As far as wavelets are concerned, this is quite a scam. If we take any function, decompose it into a Fourier series and restore it, it falls under the definition of a wavelet with respect to the zero harmonic level, since the integral of the function histogram at this level is 0. The wavelet operators only invent that their "inventions" supposedly contain more information than the Fourier transform. Fucking lobbyists are lying.

By applying wavelet analysis to the input signal, the learning speed of neural networks will increase by orders of magnitude.


Why the hell would it increase by orders of magnitude? I'd rather lie about 20 percent. But by orders of magnitude. Entropy - a measure of the amount of information cannot grow by orders of magnitude, just because some function is called a wavelet, which is fashionable among suckers.
 
getch:
Do you have results showing that the market is not random? I've done a lot of different analyses of quotes, then substituted random, and the difference was minimal. I don't know the methods of proving time series randomness, nor do I know if they even exist. In fact, I've never encountered evidence that any time series in nature is random (ant population, heartbeat, etc.), nor the reverse.
And who can blame you if you took quotes and let's say random straying from Bernoulli's scheme, obtained one way or another and couldn't see the difference between the two.
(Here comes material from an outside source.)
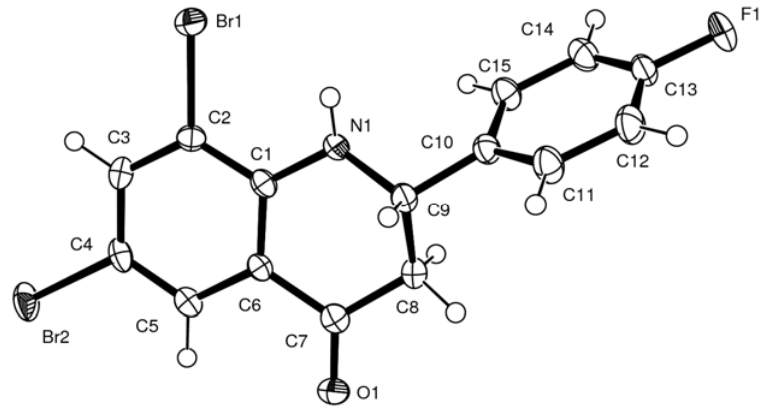
Figure 1. X-ray crystal structure of 6,8-dibromo-2-(4-fluorophenyl)-2,3-dihydroquinolin- 4(1 H )-one ( 3b ) showing crystallographic numbering. For clarity, hydrogen atoms are not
Go and see an oculist at your leisure, maybe he can help?
 
I didn't use Bernoulli's scheme, I compared it with a pseudo-random sequence obtained from the built-in Random function in MathCad. You can blame the function, but I'm sure there is no correlation between it and the time series of quotes. Let's be more specific, since you don't need the help of an oculist, show me where the differences are. Since you are so confident, why not back it up with explicit evidence.
 
getch:
I didn't use Bernoulli's scheme, I compared it with a pseudo-random sequence obtained from the built-in Random function in MathCad. You can blame the function, but I'm sure there is no correlation between it and the time series of quotes. Let's be more specific, since you don't need the help of an oculist, show me where the differences are. Since you are so confident, why not back it up with explicit evidence.
If the correlation coefficient between some time function and any other time function is close to 0, then they are independent of each other. But this is not to say that the lack of correlation with a random process can be an indication of the randomness of the second function. It would be surprising if a random process correlated with some other random or non-random process.

You'd better read a maths book at your leisure. Maybe you'd find some familiar letters there. You're banging on your chest, like you've been researching quotes for randomness. I thought that you must have really examined the probability distributions in quotes, calculated all sorts of dispersions and derivative functions, defended several dissertations and published several scientific works. But as a result it turns out that getch is an ordinary amateur, who has signed up for his own incompetence, or, to put it simply, lameness.
 
I don't know what you have more of, an inferiority complex or a superiority complex. But the frequent manifestations of that in you do not move me anyway. I can't disrespect my interlocutor, such notions. Now about casualness. The first thing each person familiar with mathematics does with quotes is apply probability theory to them. It was done by many people. The results are silent. Suffice it to say that these results are practically not used in writing automated systems (the statement is unfounded, of course). Now imagine that the quotes became random for some time, will the systems written by many people produce a different result? My unsubstantiated opinion is that they will produce the same result. To check this, take any Expert Advisor and run it through any pseudo-random sequence. And then compare. All this, of course, says nothing. Did I ask you to show the non-randomness of the time series of quotes, or do you just not want to waste time on such "nonsense"?